Collected data:
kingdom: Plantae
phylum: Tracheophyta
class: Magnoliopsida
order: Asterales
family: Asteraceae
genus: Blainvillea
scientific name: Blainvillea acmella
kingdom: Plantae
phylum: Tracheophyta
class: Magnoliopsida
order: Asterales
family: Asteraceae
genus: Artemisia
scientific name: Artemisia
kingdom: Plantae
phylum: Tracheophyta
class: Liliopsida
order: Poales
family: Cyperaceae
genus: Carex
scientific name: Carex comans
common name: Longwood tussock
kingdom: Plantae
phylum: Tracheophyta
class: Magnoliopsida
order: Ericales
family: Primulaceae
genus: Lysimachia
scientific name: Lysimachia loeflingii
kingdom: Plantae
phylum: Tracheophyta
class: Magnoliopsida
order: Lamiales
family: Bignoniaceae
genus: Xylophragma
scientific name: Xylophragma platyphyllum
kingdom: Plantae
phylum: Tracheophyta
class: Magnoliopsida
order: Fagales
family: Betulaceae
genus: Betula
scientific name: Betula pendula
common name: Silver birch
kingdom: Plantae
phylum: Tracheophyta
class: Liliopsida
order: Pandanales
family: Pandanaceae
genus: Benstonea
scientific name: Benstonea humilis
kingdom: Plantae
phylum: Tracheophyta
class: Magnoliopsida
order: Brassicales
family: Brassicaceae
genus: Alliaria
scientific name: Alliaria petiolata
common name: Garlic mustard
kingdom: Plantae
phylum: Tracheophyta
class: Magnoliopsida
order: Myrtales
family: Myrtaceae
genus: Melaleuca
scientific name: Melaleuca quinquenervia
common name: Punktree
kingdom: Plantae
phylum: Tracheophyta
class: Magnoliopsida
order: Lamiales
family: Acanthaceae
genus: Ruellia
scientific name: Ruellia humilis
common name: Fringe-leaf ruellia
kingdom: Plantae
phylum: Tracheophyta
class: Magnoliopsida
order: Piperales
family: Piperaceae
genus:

Goal: Copy the lines of the material above word for word, beginning with the line containing "common name: Silver birch" and ending with the line containing "scientific name: Ruellia humilis", both included.

Written answer:
common name: Silver birch
kingdom: Plantae
phylum: Tracheophyta
class: Liliopsida
order: Pandanales
family: Pandanaceae
genus: Benstonea
scientific name: Benstonea humilis
kingdom: Plantae
phylum: Tracheophyta
class: Magnoliopsida
order: Brassicales
family: Brassicaceae
genus: Alliaria
scientific name: Alliaria petiolata
common name: Garlic mustard
kingdom: Plantae
phylum: Tracheophyta
class: Magnoliopsida
order: Myrtales
family: Myrtaceae
genus: Melaleuca
scientific name: Melaleuca quinquenervia
common name: Punktree
kingdom: Plantae
phylum: Tracheophyta
class: Magnoliopsida
order: Lamiales
family: Acanthaceae
genus: Ruellia
scientific name: Ruellia humilis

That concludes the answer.